-- START OF Data for this exercise --

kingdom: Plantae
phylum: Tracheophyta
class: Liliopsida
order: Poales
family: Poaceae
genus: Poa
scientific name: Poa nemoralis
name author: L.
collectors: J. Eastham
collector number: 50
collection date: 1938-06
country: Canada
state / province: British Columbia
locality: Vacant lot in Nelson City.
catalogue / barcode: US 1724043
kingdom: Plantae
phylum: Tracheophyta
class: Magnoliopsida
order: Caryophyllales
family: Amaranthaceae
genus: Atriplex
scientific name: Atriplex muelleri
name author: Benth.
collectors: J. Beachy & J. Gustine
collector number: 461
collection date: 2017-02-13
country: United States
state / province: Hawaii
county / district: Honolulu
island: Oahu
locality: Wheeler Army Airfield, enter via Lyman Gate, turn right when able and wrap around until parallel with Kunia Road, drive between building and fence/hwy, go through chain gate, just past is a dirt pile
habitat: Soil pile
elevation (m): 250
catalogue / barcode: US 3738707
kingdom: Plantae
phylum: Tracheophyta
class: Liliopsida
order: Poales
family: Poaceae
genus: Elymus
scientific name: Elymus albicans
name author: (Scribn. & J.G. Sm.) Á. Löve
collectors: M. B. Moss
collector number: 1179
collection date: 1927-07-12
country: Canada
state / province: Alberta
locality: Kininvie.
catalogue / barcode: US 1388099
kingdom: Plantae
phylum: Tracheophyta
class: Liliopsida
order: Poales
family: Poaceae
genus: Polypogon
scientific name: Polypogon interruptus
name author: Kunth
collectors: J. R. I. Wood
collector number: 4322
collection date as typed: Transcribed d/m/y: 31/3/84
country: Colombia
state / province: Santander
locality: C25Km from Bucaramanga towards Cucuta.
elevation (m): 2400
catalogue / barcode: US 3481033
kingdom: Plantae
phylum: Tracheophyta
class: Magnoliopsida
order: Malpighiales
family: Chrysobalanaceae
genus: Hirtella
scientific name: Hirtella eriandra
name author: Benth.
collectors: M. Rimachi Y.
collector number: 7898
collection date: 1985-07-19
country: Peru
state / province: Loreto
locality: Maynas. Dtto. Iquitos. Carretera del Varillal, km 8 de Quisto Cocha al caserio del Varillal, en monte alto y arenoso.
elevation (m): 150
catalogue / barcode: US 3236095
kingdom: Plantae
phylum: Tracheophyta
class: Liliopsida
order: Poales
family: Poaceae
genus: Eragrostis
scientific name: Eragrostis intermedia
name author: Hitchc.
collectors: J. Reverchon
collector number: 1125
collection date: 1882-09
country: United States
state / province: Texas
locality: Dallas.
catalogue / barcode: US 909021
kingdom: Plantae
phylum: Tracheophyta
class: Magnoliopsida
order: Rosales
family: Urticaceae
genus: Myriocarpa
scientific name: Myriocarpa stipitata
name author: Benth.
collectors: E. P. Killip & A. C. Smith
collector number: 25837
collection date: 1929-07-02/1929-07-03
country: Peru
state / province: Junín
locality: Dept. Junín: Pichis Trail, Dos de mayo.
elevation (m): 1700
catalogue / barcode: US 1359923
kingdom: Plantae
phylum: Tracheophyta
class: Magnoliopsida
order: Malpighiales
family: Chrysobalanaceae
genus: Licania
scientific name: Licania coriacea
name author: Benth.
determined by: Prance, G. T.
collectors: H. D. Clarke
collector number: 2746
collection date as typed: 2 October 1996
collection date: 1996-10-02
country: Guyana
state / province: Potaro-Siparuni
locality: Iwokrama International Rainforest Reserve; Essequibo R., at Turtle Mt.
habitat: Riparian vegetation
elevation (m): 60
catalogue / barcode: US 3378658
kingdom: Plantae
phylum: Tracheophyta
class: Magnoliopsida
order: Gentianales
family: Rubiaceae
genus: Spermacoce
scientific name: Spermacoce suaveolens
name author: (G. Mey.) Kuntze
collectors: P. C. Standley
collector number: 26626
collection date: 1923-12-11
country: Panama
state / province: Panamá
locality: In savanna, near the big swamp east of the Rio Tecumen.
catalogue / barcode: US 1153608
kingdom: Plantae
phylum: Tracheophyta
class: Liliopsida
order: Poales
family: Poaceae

-- END OF Data for this exercise --

◆ **Exercise goal**
Pick out every line in the records above that contains the word "province", and copy each one in full.

◆ **Result**
state / province: British Columbia
state / province: Hawaii
state / province: Alberta
state / province: Santander
state / province: Loreto
state / province: Texas
state / province: Junín
state / province: Potaro-Siparuni
state / province: Panamá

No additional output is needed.